# Castalia Lottery Results Posted!



## Ry440 (May 11, 2011)

log into your account on the ODNR site and it will tell you if you won or not. I sadly did not. If anyone wins Ill buy you an expensive dinner to let me go with you! lol


----------



## Matt Hougan (Aug 19, 2008)

Same here, the Hougans struck out as well.


----------



## FISHIN216 (Mar 18, 2009)

I can't even get on the results page

Outdoor Hub mobile, the outdoor information engine


----------



## Ry440 (May 11, 2011)

thats weird it should let you. It let me. Here is the link https://jc.activeoutdoorsolutions.com/oh_customer/app/goHome.do


----------



## Lundfish (Apr 7, 2010)

Yep I lost too. I guess I'll just spend $4.00 per pound at the trout club lol!


----------



## Richman (Sep 1, 2007)

I got drawn......8/29/12....its on my calendar. I actually forgot I put in for the lottery until I got the letter at home. A very nice surprise.

Never been there so anyone who wants to share some tips....my ears are open.

Rich


----------



## fishingjohn (Jun 1, 2009)

Was lucky to win lottery draw 3 years ago. Take your time and enjoy the time slot that you have. Lots of fish - only downfall is you have to keep the fish you catch so you could limit out in very short time. We used jigs and maggots. Good luck!


----------



## CoolWater (Apr 11, 2004)

▶ **DATA TO EXAMINE**

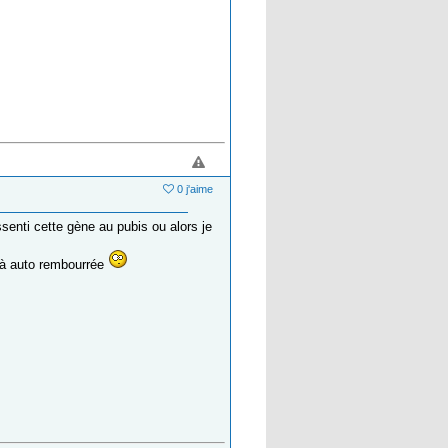
0 j'aime
ssenti cette gène au pubis ou alors je
éjà auto rembourrée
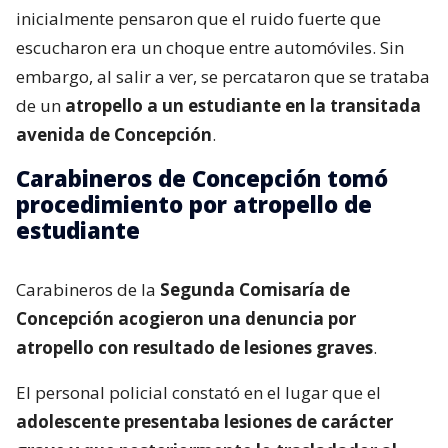
inicialmente pensaron que el ruido fuerte que
escucharon era un choque entre automóviles. Sin
embargo, al salir a ver, se percataron que se trataba
de un
atropello a un estudiante en la transitada
avenida de Concepción
.
Carabineros de Concepción tomó
procedimiento por atropello de
estudiante
Carabineros de la
Segunda Comisaría de
Concepción acogieron una denuncia por
atropello con resultado de lesiones graves
.
El personal policial constató en el lugar que el
adolescente presentaba lesiones de carácter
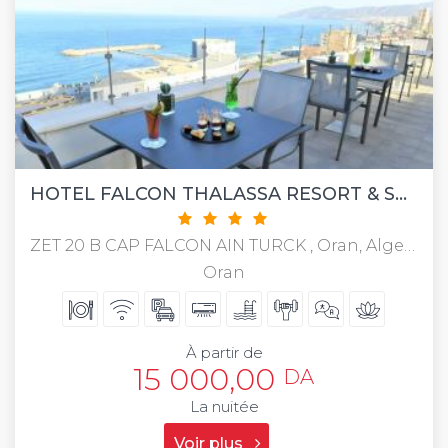
HOTEL FALCON THALASSA RESORT & SPA
ZET 20 B CAP FALCON AIN TURCK , Oran, Algeria
Oran
À partir de
15 000,00
DA
La nuitée
Voir plus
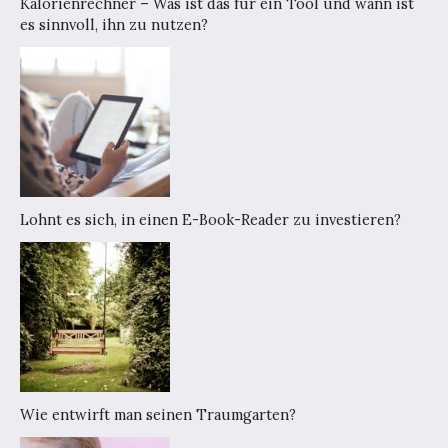
Kalorienrechner – Was ist das für ein Tool und wann ist
es sinnvoll, ihn zu nutzen?
Lohnt es sich, in einen E-Book-Reader zu investieren?
Wie entwirft man seinen Traumgarten?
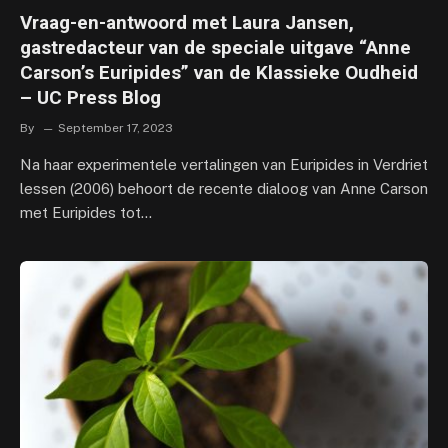
Vraag-en-antwoord met Laura Jansen,
gastredacteur van de speciale uitgave “Anne
Carson’s Euripides” van de Klassieke Oudheid
– UC Press Blog
By
September 17, 2023
Na haar experimentele vertalingen van Euripides in Verdriet
lessen (2006) behoort de recente dialoog van Anne Carson
met Euripides tot…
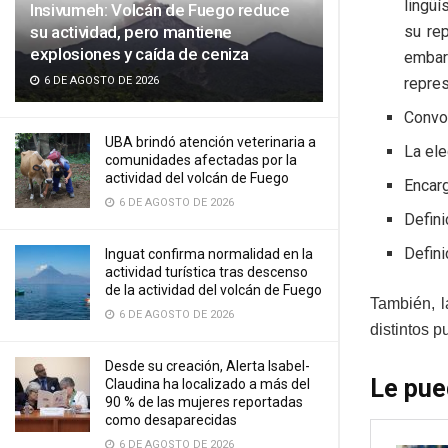
lingüí
Insivumeh: Volcán de Fuego reduce
su actividad, pero mantiene
su re
explosiones y caída de ceniza
embar
6 DE AGOSTO DE 2026
repres
Convoc
UBA brindó atención veterinaria a
La ele
comunidades afectadas por la
actividad del volcán de Fuego
Encarg
6 DE AGOSTO DE 2026
Defini
Defin
Inguat confirma normalidad en la
actividad turística tras descenso
de la actividad del volcán de Fuego
También, l
6 DE AGOSTO DE 2026
distintos p
Desde su creación, Alerta Isabel-
Le pue
Claudina ha localizado a más del
90 % de las mujeres reportadas
como desaparecidas
6 DE AGOSTO DE 2026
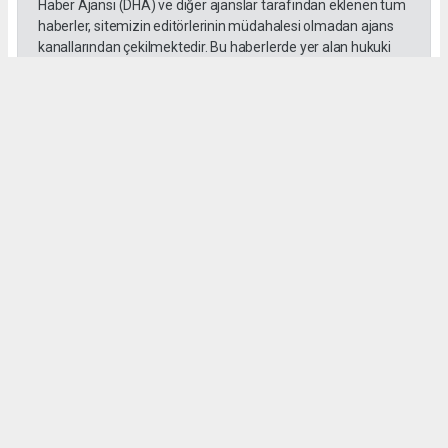
Haber Ajansı (DHA) ve diğer ajanslar tarafından eklenen tüm
haberler, sitemizin editörlerinin müdahalesi olmadan ajans
kanallarından çekilmektedir. Bu haberlerde yer alan hukuki
muhataplar haberi geçen ajanslar olup sitemizin hiç bir
editörü sorumlu tutulamaz...
Okuyucu Yorumları
(0)
Gönder
Yorum yazarak Topluluk Kuralları’nı kabul etmiş bulunuyor ve tekhabergazetesi.com
sitesine yaptığınız yorumunuzla ilgili doğrudan veya dolaylı tüm sorumluluğu tek
başınıza üstleniyorsunuz. Yazılan tüm yorumlardan site yönetimi hiçbir şekilde
sorumlu tutulamaz.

▶ **WHAT YOU NEED TO DO**
A: Edit the records from their start through the line containing "éjà auto rembourrée", replacing "j'aime" with "j'adore" and leaving everything else unchanged. Give back only those lines, and leave the pictures out.
B: Pick up the forum thread about the Castalia lottery results and continue it from its last line.

▶ **RESPONSES TO THE EXERCISE**
A:
0 j'adore
ssenti cette gène au pubis ou alors je
éjà auto rembourrée

B:
I've failed every year... even the years where there was 2 lotteries - one for regular and one for fly fishing... sigh...

You won't need any 'tips' to fish it, heck you could put a hook in a piece of popcorn and catch them. Just be selective and try to target specific fish (a brook or brown, or golden etc etc). I've walked the area with the folks from the hatchery... just unlucky with the lottery... you will have a blast for sure, grats on winning.


----------



## dcfisherman (Jul 25, 2008)

Richman said:


> I got drawn......8/29/12....its on my calendar. I actually forgot I put in for the lottery until I got the letter at home. A very nice surprise.
> 
> Never been there so anyone who wants to share some tips....my ears are open.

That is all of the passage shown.